* Описание задания *
Пожалуйста, перепишите дословно весь отрывок о восхождении на Эверест, приведенный ниже.

* Предоставленный отрывок *
::::

Казбек избежал осложнений, а Валера после возвращения в Москву долго пролежал в больнице и всё же лишился нескольких фаланг на пальцах ног.
Добавлю только, что обсуждался план, по которому сопровождать Валиева и Хрищатого вниз должен был один из двойки Ильинского, а второй её участник подключался бы к тройке Хомутова. Но от этого отказались, считая, что просидеть до штурма почти трое суток в лагере-5 слишком рискованно.
Итак, 8 мая четвёрка Ерванда Ильинского спускалась в лагерь-3, а тройка Валерия Хомутова поднималась в четвёртый. Тройка двигалась по маршруту в хорошем темпе, без сбоев, несмотря на большую загрузку: кислорода в верхних лагерях не оставалось, и они выносили туда необходимые им баллоны. По плану хомутовцы должны были достичь вершины 10 мая, но, выходя из базового лагеря, поделились мечтой — победить Эверест в День Победы. Во время утренней связи я попросил их не форсировать события и работать спокойно.

::::

* Учебный материал *
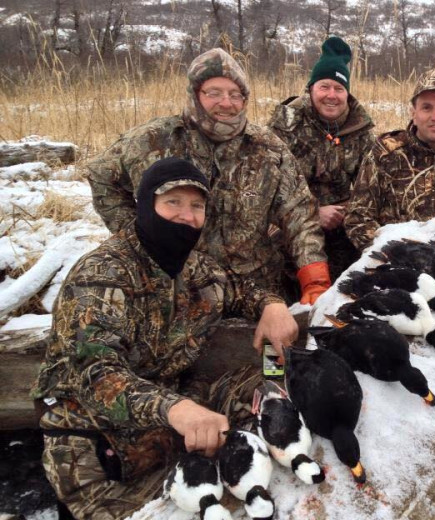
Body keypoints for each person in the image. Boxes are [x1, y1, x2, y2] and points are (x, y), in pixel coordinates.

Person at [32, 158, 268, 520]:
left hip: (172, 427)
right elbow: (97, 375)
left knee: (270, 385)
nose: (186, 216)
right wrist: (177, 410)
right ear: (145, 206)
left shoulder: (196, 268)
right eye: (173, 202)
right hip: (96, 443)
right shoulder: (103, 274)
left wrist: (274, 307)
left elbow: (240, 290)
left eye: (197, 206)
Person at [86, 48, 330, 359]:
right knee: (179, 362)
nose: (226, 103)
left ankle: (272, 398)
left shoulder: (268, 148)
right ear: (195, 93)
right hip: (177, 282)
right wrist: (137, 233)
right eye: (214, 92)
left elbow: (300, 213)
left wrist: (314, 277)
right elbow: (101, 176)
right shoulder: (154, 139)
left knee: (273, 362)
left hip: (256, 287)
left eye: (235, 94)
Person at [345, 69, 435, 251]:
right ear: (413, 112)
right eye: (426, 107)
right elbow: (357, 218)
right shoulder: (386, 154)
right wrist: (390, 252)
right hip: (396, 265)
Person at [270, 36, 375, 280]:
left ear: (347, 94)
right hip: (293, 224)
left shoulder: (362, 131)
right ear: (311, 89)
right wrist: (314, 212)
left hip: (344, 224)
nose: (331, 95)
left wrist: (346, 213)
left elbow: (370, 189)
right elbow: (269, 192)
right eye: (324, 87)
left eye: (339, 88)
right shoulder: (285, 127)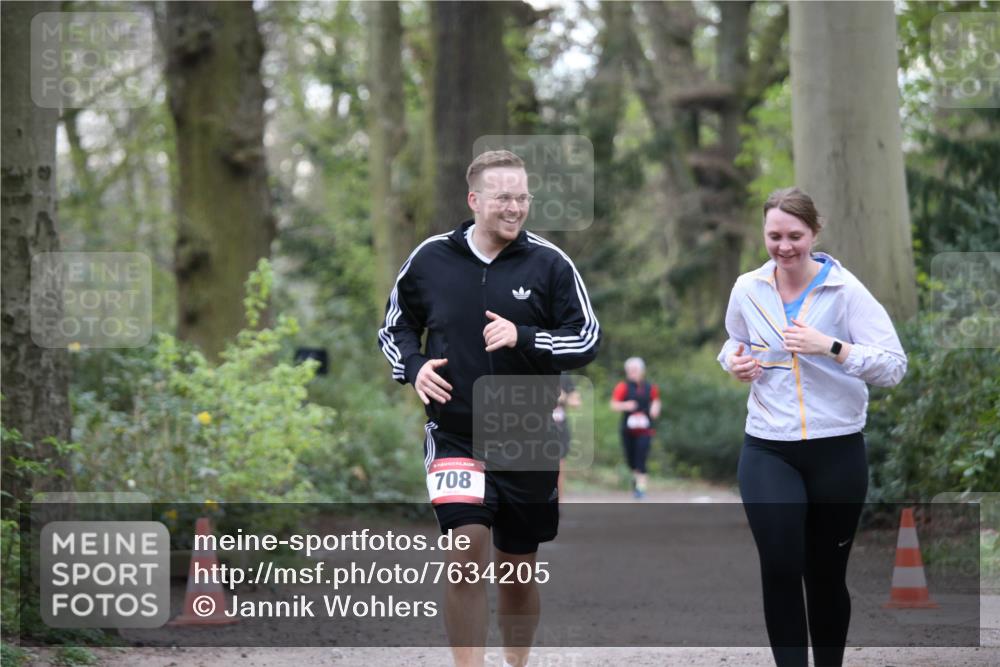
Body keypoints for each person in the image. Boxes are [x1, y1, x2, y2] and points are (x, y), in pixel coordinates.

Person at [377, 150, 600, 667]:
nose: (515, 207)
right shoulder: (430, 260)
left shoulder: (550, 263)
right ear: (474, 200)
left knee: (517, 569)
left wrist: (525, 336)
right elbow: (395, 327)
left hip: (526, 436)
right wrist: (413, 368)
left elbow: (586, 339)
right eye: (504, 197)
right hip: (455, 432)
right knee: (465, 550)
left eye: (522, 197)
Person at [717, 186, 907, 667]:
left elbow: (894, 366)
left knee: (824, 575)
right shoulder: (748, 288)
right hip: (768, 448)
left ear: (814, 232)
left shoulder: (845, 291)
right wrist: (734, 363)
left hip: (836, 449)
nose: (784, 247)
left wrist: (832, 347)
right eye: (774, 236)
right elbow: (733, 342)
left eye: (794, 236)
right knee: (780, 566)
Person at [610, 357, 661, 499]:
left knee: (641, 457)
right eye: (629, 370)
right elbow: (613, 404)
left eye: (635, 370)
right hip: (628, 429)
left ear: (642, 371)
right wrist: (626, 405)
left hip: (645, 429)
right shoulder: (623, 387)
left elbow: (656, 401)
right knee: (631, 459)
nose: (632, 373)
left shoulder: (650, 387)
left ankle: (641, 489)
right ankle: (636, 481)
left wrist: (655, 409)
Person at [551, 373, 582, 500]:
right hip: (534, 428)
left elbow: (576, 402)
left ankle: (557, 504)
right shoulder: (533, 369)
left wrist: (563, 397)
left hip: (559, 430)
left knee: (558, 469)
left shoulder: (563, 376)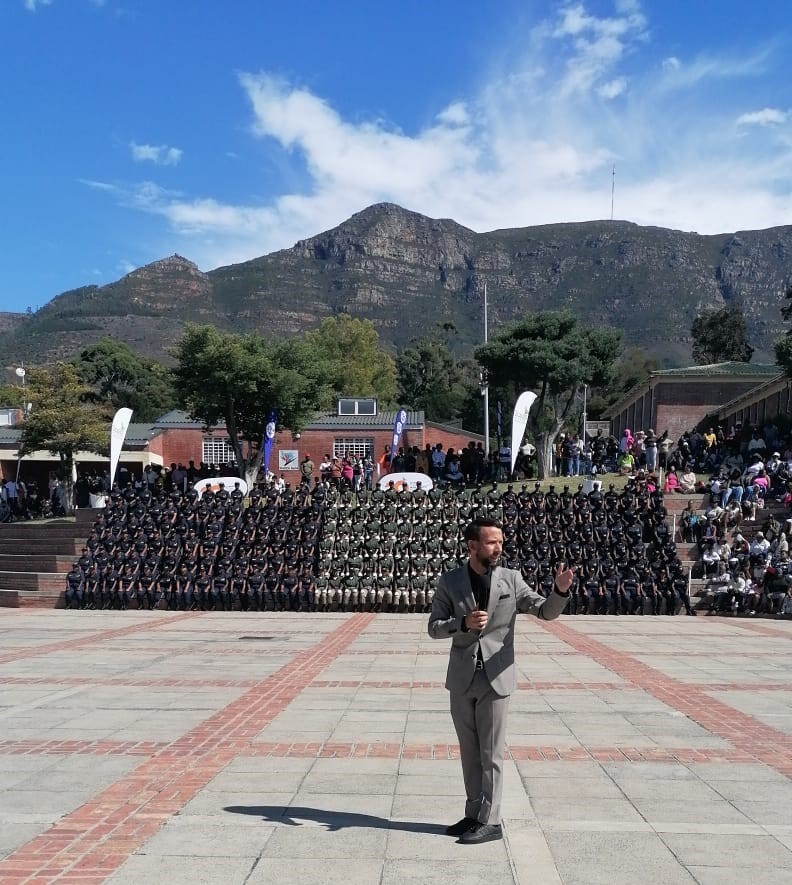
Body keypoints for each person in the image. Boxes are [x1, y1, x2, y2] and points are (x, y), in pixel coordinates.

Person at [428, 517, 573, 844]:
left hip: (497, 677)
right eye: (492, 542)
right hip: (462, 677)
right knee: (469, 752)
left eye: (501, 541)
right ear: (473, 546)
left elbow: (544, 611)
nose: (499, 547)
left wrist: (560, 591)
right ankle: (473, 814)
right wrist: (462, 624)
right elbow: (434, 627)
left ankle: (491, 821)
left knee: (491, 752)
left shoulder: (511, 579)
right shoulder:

::::

* Выполненное упражнение *
Казбек избежал осложнений, а Валера после возвращения в Москву долго пролежал в больнице и всё же лишился нескольких фаланг на пальцах ног.
Добавлю только, что обсуждался план, по которому сопровождать Валиева и Хрищатого вниз должен был один из двойки Ильинского, а второй её участник подключался бы к тройке Хомутова. Но от этого отказались, считая, что просидеть до штурма почти трое суток в лагере-5 слишком рискованно.
Итак, 8 мая четвёрка Ерванда Ильинского спускалась в лагерь-3, а тройка Валерия Хомутова поднималась в четвёртый. Тройка двигалась по маршруту в хорошем темпе, без сбоев, несмотря на большую загрузку: кислорода в верхних лагерях не оставалось, и они выносили туда необходимые им баллоны. По плану хомутовцы должны были достичь вершины 10 мая, но, выходя из базового лагеря, поделились мечтой — победить Эверест в День Победы. Во время утренней связи я попросил их не форсировать события и работать спокойно.